Fav by Floyd would be Wish You Were Here, and The Mars Volta are pretty sick, I seen them in concert and they were cool.


----------



## poutineeh (Jul 6, 2008)

darkside of the moon is just one of those albums where you _have_ to listen to it in its entirety. love it. first time i truly listening to it was trying to do darkside of the rainbow in my parents SUV (dvd player inside), and also one of the first times i got high.
ahh memories...


----------



## gobears4eva (Jul 6, 2008)

lol i love floyd


----------



## earlymorninstonepeomp (Jul 7, 2008)

MrFishy said:


> I played music for a career. Started in the 60's, retired in 02' . . . I rarely listen to any music anymore. I'm sure there's still great music in all genres out . . . it's just so much harder to sort through all the BS to find what one likes. All the bands I like have lost members to death . . . I mean, how do you replace "The Band" in your soul?

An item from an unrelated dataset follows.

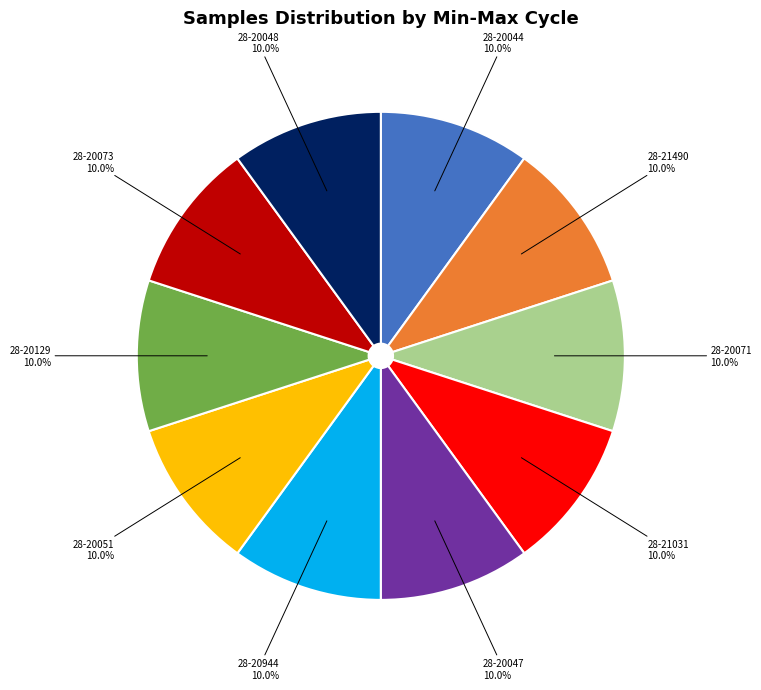

How many slices are in this pie chart?

10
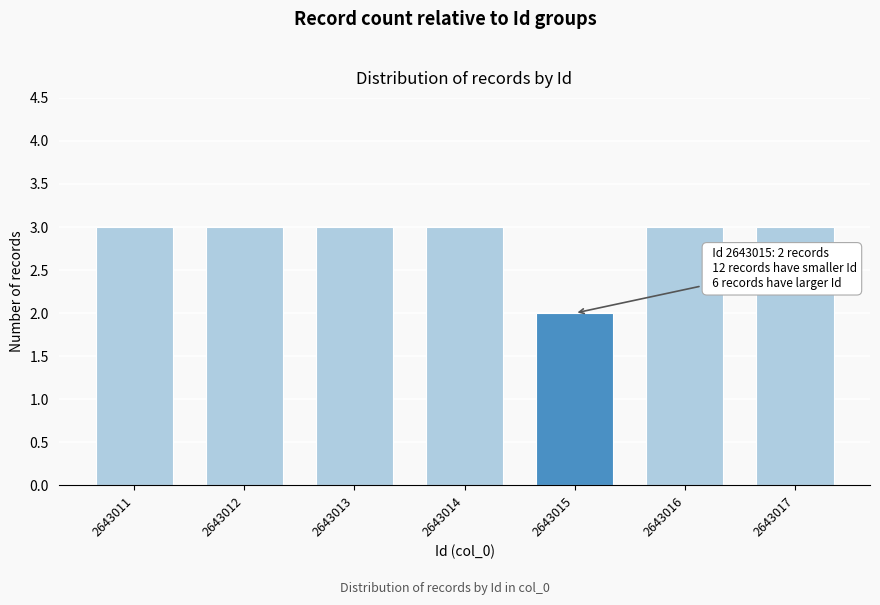

Reading left to right, extract all data points from this chart.

2643011=3	2643012=3	2643013=3	2643014=3	2643015=2	2643016=3	2643017=3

 perfecty articulated. amos lee, amy whinehouse, modest mouse, john mayer,toni price and kathleen edwards a couple that come to mind. sooooo hard to find anyone with real talent. even a good "3 chords and the truth" rock band is hard to come by.


----------



## Gutter (Jul 7, 2008)

That is so true


----------



## gobears4eva (Jul 8, 2008)

yea,i wish i grew up in the 80s or 70s idk its just this music blows,compared to everyone else from the old days.I mean I listen to all the music my mom likes and Adam Sandler listens to,kind of funny his fav band of all tiem is styx


----------



## biz (Jul 8, 2008)

what about all this amazing rap that is being pumped out? INSTANT CLASSICS!


----------



## NowIKnow (Jul 8, 2008)

Basically, it's like the music industry just drank a lot, had fun, and now they're piss-drunk, puking. Only a select few keep it together and help music stand up, so's it doesn't fall face first in it's own vomit.


----------



## gobears4eva (Jul 8, 2008)

yea thats true.Really true actually.Everyone is selling out,and everyone only cares about the MONEY nowadays


----------



## $moketrees420 (Jul 30, 2008)

60s and 70s rock/psycedelic music will never be matched. ever man...


----------



## Code420 (Jul 30, 2008)

I like music from back then much more. My guess is its not really any better, bad music just doesn't survive 20 years lol. Every once in a while i hear a new band I like but generally I listen to music older than me lol. Hopefully we will have some new music revolution or something but i doubt it. Everything sounds the same now, I haven't hard anything original that actually sounded good in a long time.


----------



## Smoketolivelife (Jul 31, 2008)

Rap just aint what it used to be. It seems like everybodies a walking advertisement for everything they say in there in there song but everything will change once killuminoti returns


----------